══ Text under study ══

Cron Merdek
Cron Merdek

Reputation: 1124

Eclipse huge CPU spikes

I am desperately trying to find the issue of my Eclipse to freeze for moments (up to 2-3 sec) caused by CPU spiked (18-19 cores with 100% load). During the spikes nothing works, whole eclipse just unresponsive. Life got better since I modified eclipse.ini to use proper heap size and garbage collector. Nevertheless, freezes are still present. I have used jvisualvm to rule out garbage collector. As you can see on the screen below, there is no dependency between CPU spikes and heap size.

Could you please advise me how I can identify the issue (CPU spikes) by using either jvisualvm or any other tool avaliable for Linux?


Tech details:

$ java -version
java version "1.7.0_65"
OpenJDK Runtime Environment (IcedTea 2.5.3) (7u71-2.5.3-0ubuntu0.12.04.1)
OpenJDK 64-Bit Server VM (build 24.65-b04, mixed mode)

Spikes in CPU

$ cat /opt/eclipse/eclipse.ini
-startup
plugins/org.eclipse.equinox.launcher_1.3.0.v20130327-1440.jar
--launcher.library
plugins/org.eclipse.equinox.launcher.gtk.linux.x86_64_1.1.200.v20140116-2212
-showsplash org.eclipse.platform
--launcher.defaultAction openFile
--launcher.appendVmargs
-vmargs
-Xss2M
-Xms3G
-server
-XX:MaxPermSize=2048M

-XX:+UnlockExperimentalVMOptions
-XX:+UseG1GC
-XX:G1HeapWastePercent=5
-XX:InitiatingHeapOccupancyPercent=83
-XX:MaxGCPauseMillis=500

Full thread dump here

Most suspicious thread:

  "RJHelper [Thread-1]" daemon prio=10 tid=0x00007fe128009000 nid=0xe37a waiting for monitor entry [0x00007fe13f5f9000]
   java.lang.Thread.State: BLOCKED (on object monitor)

═══
══ Source material ══

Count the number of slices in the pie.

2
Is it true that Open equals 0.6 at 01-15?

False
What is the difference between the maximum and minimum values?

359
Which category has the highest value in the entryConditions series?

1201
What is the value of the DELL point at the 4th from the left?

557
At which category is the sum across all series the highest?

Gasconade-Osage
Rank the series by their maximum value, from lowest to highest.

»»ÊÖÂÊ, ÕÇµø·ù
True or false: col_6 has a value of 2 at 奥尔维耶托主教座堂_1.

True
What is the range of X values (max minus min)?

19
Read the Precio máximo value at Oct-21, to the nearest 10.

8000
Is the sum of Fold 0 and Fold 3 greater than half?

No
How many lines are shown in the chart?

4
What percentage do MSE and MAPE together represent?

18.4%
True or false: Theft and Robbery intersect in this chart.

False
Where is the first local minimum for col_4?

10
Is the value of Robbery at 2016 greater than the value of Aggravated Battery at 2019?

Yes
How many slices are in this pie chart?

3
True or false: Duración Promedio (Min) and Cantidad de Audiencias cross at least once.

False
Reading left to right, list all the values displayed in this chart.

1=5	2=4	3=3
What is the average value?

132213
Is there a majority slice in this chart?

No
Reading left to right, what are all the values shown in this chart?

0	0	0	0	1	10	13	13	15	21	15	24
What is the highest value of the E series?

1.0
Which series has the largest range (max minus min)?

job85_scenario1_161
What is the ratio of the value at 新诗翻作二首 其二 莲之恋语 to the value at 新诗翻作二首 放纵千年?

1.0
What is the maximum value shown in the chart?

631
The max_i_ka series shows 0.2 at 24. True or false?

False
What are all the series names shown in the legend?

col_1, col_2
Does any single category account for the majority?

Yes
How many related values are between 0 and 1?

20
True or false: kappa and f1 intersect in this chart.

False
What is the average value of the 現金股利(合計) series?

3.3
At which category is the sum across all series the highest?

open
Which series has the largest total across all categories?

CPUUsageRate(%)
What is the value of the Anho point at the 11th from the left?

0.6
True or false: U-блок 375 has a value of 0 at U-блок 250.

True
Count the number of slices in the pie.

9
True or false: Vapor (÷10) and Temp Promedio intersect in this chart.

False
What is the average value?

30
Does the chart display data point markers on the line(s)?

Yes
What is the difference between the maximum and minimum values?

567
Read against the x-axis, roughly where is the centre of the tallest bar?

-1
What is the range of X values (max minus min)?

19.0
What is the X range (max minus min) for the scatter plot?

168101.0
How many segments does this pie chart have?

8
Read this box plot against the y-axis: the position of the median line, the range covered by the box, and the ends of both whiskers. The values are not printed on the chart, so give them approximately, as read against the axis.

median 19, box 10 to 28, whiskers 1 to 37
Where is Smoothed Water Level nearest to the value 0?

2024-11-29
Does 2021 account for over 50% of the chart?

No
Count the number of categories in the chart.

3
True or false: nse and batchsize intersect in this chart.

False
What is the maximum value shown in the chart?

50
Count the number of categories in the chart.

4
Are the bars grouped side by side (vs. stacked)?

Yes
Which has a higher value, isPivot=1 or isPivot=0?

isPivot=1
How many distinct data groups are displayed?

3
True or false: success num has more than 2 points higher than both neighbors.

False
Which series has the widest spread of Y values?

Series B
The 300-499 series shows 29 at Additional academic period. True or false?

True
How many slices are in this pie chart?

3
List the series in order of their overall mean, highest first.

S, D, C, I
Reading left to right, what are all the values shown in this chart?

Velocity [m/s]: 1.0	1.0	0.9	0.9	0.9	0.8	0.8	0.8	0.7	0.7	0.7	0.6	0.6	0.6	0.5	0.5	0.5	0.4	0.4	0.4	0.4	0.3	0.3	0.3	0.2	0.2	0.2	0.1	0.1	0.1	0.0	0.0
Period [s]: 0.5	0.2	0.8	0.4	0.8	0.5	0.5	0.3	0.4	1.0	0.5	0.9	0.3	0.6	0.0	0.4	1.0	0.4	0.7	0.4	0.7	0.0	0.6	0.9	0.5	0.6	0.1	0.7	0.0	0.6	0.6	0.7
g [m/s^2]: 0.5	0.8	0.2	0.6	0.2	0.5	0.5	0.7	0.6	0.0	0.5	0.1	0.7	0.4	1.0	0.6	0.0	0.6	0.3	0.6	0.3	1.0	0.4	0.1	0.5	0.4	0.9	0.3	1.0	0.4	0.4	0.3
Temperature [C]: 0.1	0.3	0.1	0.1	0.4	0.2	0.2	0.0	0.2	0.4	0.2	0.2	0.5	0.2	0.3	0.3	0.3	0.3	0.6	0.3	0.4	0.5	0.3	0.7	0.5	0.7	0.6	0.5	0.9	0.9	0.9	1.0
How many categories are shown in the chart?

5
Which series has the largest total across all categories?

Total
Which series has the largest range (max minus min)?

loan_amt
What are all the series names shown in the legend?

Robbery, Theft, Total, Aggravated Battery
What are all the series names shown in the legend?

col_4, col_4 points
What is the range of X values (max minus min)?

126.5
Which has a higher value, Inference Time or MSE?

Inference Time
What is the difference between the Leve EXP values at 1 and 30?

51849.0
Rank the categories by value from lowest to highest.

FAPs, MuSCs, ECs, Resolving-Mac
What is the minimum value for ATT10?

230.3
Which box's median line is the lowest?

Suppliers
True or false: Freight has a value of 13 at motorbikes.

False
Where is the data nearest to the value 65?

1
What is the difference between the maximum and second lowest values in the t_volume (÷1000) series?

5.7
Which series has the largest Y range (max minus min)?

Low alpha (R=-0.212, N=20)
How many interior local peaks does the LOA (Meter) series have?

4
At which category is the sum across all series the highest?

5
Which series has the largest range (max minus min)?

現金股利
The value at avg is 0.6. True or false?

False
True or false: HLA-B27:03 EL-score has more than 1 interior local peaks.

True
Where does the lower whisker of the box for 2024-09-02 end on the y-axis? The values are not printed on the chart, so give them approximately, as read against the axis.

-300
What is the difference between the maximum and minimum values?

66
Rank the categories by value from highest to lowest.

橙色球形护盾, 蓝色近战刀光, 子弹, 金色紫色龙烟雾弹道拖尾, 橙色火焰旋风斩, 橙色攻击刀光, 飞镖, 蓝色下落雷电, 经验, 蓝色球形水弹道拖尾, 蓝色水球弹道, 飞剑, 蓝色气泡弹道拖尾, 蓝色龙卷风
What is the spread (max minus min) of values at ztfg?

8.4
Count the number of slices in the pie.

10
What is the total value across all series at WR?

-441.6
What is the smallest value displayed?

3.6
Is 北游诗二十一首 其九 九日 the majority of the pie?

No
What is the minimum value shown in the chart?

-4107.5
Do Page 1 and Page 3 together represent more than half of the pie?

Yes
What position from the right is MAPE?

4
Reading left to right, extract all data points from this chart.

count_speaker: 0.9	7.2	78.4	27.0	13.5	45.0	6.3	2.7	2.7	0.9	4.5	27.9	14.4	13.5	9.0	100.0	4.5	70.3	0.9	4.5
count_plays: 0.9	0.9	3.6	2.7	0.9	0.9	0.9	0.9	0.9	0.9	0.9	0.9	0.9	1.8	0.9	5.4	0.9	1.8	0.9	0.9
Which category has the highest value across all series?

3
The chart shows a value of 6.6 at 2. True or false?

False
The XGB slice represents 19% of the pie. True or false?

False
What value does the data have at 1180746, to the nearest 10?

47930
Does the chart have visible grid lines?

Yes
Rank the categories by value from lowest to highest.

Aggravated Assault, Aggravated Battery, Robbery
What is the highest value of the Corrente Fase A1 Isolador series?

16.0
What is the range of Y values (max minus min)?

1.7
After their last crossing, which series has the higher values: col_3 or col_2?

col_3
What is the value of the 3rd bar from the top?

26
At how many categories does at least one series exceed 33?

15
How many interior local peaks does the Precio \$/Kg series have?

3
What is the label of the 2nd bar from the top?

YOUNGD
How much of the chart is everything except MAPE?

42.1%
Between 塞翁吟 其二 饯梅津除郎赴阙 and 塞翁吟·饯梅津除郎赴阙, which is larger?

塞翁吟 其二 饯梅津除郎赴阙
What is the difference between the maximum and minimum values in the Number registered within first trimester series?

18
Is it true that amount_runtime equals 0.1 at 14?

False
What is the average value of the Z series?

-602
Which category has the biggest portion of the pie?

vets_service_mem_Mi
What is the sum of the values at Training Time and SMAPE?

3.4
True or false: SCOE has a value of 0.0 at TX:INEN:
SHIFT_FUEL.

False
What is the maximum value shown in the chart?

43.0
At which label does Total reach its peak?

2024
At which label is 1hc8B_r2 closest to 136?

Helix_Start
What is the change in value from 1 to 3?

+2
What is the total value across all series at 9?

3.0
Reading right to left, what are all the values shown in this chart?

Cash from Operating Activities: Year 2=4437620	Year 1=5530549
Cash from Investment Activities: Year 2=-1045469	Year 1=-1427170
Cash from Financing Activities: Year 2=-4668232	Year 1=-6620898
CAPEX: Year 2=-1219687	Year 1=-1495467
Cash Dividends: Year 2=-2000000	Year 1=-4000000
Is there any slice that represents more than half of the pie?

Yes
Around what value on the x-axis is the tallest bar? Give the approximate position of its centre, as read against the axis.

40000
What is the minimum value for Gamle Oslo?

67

═══

* Task A *
Summarize the Eclipse post above in two sentences.
* Task B *
For each statement below, say whether it agrees with the Eclipse post above, and quote the words of the post that decide it.
(i) The freezes last up to 2-3 seconds.
(ii) Modifying eclipse.ini got rid of the freezes completely.
(iii) The eclipse.ini file enables the G1 garbage collector.
* Task C *
Rewrite as a bulleted list the paragraph of the Eclipse post above that begins "I am desperately trying", keeping its main facts.

* Exercise response A *
Eclipse freezes for up to 2-3 seconds during CPU spikes that put 18-19 cores at 100% load, and setting a proper heap size and garbage collector in eclipse.ini made things better without ending the freezes. Because jvisualvm shows no dependency between the spikes and heap size, the writer asks how to identify the cause with jvisualvm or another tool available for Linux.

* Exercise response B *
(i) Yes: "freeze for moments (up to 2-3 sec)"
(ii) No: "Nevertheless, freezes are still present."
(iii) Yes: "-XX:+UseG1GC"

* Exercise response C *
- Eclipse freezes for up to 2-3 seconds because of CPU spikes in which 18-19 cores run at 100% load.
- During the spikes, the whole of Eclipse is unresponsive.
- Setting a proper heap size and garbage collector in eclipse.ini improved things, but the freezes remain.
- jvisualvm was used to rule out the garbage collector and shows no dependency between the CPU spikes and heap size.